*EXCERPT TO READ*.

Return-Path: <jlayton@redhat.com>
Message-ID: <1508264368.4747.17.camel@redhat.com>
Subject: Re: [PATCH] nfsd4: Prevent the reuse of a closed stateid
From: Jeff Layton <jlayton@redhat.com>
To: Benjamin Coddington <bcodding@redhat.com>
Cc: bfields@fieldses.org, linux-nfs@vger.kernel.org
Date: Tue, 17 Oct 2017 14:19:28 -0400
In-Reply-To: <F5CCE778-0A1E-4818-8D9B-7F45FC3E7F4B@redhat.com>
References: 
	<2087b4cab6c695a7df01c1135f1773c9b762f0b0.1508248427.git.bcodding@redhat.com>
	 <1508258356.4747.6.camel@redhat.com>
	 <F5CCE778-0A1E-4818-8D9B-7F45FC3E7F4B@redhat.com>
Content-Type: text/plain; charset="UTF-8"
Mime-Version: 1.0
List-ID: <linux-nfs.vger.kernel.org>

On Tue, 2017-10-17 at 13:46 -0400, Benjamin Coddington wrote:
> On 17 Oct 2017, at 12:39, Jeff Layton wrote:
> 
> > On Tue, 2017-10-17 at 09:55 -0400, Benjamin Coddington wrote:
> > > While running generic/089 on NFSv4.1, the following on-the-wire 
> > > exchange
> > > occurs:
> > > 
> > > Client                  Server
> > > ----------              ----------
> > > OPEN (owner A)  ->
> > >                     <-  OPEN response: state A1
> > > CLOSE (state A1)->
> > > OPEN (owner A)  ->
> > >                     <-  CLOSE response: state A2
> > >                     <-  OPEN response: state A3
> > > LOCK (state A3) ->
> > >                     <-  LOCK response: NFS4_BAD_STATEID
> > > 
> > > The server should not be returning state A3 in response to the second 
> > > OPEN
> > > after processing the CLOSE and sending back state A2.  The problem is 
> > > that
> > > nfsd4_process_open2() is able to find an existing open state just 
> > > after
> > > nfsd4_close() has incremented the state's sequence number but before
> > > calling unhash_ol_stateid().
> > > 
> > > Fix this by using the state's sc_type field to identify closed state, 
> > > and
> > > protect the update of that field with st_mutex.  
> > > nfsd4_find_existing_open()
> > > will return with the st_mutex held, so that the state will not 
> > > transition
> > > between being looked up and then updated in nfsd4_process_open2().
> > > 
> > > Signed-off-by: Benjamin Coddington <bcodding@redhat.com>
> > > ---
> > >  fs/nfsd/nfs4state.c | 29 +++++++++++++++++++----------
> > >  1 file changed, 19 insertions(+), 10 deletions(-)

*INFORMATION SUPPLIED*.
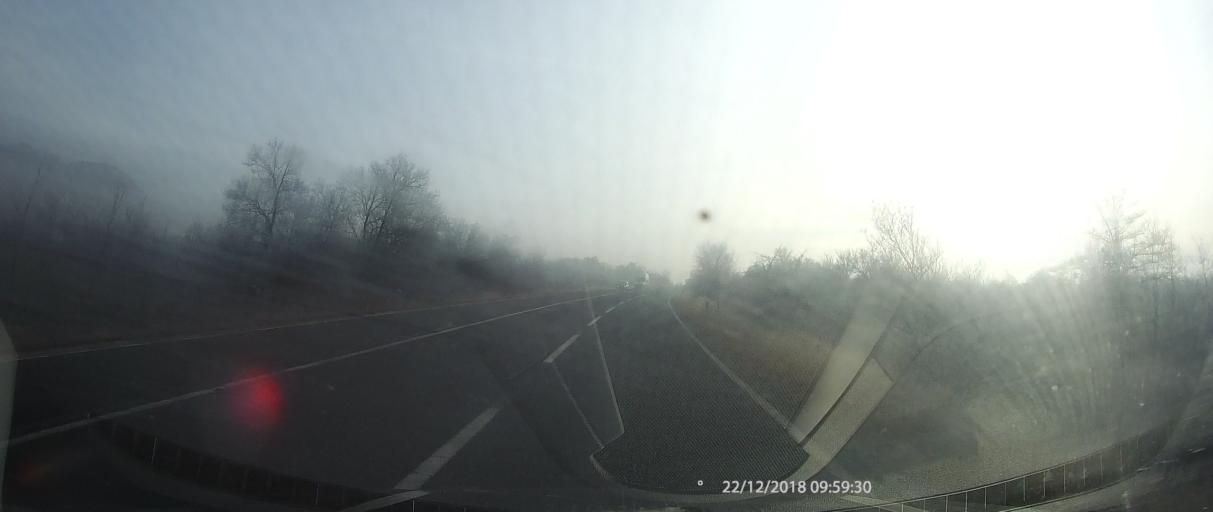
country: MK
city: Klechovce
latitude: 42.1512
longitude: 21.9603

*YOUR TASKS*.
1. Answer these from the NFS stateid patch thread:
(a) Which test was being run on NFSv4.1 when the exchange was seen?
(b) What did the server send back in response to the LOCK that used state A3?
(c) How many insertions and deletions does the patch make to fs/nfsd/nfs4state.c?
2. Carry on the NFS stateid patch thread from its last line.
The data plays no part in what follows.

*ANSWERS BELOW*.
1.
(a) generic/089
(b) NFS4_BAD_STATEID
(c) 19 insertions and 10 deletions

2.
> > > 
> > 
> > The problem is real, but I'm not thrilled with the fix. It seems more
> > lock thrashy...
> 
> Really?  I don't think I increased any call counts to spinlocks or mutex
> locks.  The locking overhead should be equivalent.
> 

init_open_stateid will now end up taking fi_lock twice. Also we now have
to take the st_mutex in nfsd4_find_existing_open, just to check sc_type.
Neither of those are probably unreasonable, it's just messier than I'd
like.

> > Could we instead fix this by just unhashing the stateid earlier, 
> > before
> > the nfs4_inc_and_copy_stateid call?
> 
> I think I tried this - and if I remember correctly, the problem is that 
> you
> can't hold st_mutux while taking the cl_lock (or maybe it was the 
> fi_lock?).
> I tried several simpler ways, and they resulted in deadlocks.
> 
> That was a couple of weeks ago, so I apologize if my memory is fuzzy.  I
> should have sent this patch off to the list then.  If you need me to to
> verify that, I can - but maybe someone more familiar with the locking 
> here
> can save me that time.
> 
> Ben


There should be no problem taking the cl_lock while holding st_mutex.
It's never safe to do the reverse though. I'd just do the unhash before 
nfs4_inc_and_copy_stateid, and then save the rest of the stuff in
nfsd4_close_open_stateid for after the st_mutex has been dropped.

I think what I'm suggesting is possible. You may need to unroll
nfsd4_close_open_stateid to make it work though.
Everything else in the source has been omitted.